**Exercise prompt:**
Transcribe the listing from its first line through the line containing "var sketch = newSketch(context, id", both included.

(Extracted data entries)
----------
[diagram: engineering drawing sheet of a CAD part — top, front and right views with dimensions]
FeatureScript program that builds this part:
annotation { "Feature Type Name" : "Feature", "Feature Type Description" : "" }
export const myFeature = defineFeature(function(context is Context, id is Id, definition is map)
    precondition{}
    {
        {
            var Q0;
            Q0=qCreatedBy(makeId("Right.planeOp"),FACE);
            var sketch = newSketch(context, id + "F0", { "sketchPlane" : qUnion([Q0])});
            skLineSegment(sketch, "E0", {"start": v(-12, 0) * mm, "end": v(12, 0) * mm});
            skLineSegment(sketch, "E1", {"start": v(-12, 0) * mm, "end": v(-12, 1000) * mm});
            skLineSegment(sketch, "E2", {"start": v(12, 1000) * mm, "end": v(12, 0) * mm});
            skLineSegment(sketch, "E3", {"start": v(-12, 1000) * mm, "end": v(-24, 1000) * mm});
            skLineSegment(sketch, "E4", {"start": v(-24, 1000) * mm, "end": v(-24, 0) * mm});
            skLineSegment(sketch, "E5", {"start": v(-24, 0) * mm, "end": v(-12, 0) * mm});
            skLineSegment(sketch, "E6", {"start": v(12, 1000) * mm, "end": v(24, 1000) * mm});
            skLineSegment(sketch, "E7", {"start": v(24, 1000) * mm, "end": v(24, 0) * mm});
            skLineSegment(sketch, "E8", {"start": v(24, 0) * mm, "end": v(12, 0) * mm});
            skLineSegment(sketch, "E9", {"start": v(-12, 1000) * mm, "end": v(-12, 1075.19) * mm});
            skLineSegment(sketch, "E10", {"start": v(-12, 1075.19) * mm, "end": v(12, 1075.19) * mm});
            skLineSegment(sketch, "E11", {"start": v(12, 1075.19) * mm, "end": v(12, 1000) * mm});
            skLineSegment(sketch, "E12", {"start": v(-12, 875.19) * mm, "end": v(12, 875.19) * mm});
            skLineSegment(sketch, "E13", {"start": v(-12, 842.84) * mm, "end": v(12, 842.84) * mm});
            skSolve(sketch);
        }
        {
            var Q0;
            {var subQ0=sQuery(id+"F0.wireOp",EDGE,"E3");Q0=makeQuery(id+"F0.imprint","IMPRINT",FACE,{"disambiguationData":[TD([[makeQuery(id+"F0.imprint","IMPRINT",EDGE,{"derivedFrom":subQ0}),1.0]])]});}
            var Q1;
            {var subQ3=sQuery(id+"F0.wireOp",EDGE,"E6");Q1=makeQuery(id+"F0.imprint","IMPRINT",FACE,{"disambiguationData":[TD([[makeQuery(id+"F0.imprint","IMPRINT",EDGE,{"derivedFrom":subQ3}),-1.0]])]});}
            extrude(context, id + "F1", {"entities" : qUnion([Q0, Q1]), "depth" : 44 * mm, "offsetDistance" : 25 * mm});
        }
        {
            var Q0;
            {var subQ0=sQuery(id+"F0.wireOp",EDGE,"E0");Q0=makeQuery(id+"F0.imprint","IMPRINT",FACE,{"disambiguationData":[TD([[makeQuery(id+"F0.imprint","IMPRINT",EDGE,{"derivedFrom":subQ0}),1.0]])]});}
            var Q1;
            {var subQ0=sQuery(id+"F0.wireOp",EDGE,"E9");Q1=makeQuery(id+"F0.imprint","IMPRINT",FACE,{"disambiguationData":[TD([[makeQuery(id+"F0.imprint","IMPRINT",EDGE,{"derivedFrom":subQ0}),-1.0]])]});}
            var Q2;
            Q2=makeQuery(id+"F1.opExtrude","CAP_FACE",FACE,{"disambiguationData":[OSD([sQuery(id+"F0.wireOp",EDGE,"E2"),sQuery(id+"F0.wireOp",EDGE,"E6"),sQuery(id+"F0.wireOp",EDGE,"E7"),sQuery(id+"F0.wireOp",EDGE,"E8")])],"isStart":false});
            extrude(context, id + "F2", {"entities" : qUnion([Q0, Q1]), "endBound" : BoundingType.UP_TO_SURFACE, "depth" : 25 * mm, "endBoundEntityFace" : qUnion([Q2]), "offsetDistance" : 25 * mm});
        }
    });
----------
**Exercise output:**
[diagram: engineering drawing sheet of a CAD part — top, front and right views with dimensions]
FeatureScript program that builds this part:
annotation { "Feature Type Name" : "Feature", "Feature Type Description" : "" }
export const myFeature = defineFeature(function(context is Context, id is Id, definition is map)
    precondition{}
    {
        {
            var Q0;
            Q0=qCreatedBy(makeId("Right.planeOp"),FACE);
            var sketch = newSketch(context, id + "F0", { "sketchPlane" : qUnion([Q0])});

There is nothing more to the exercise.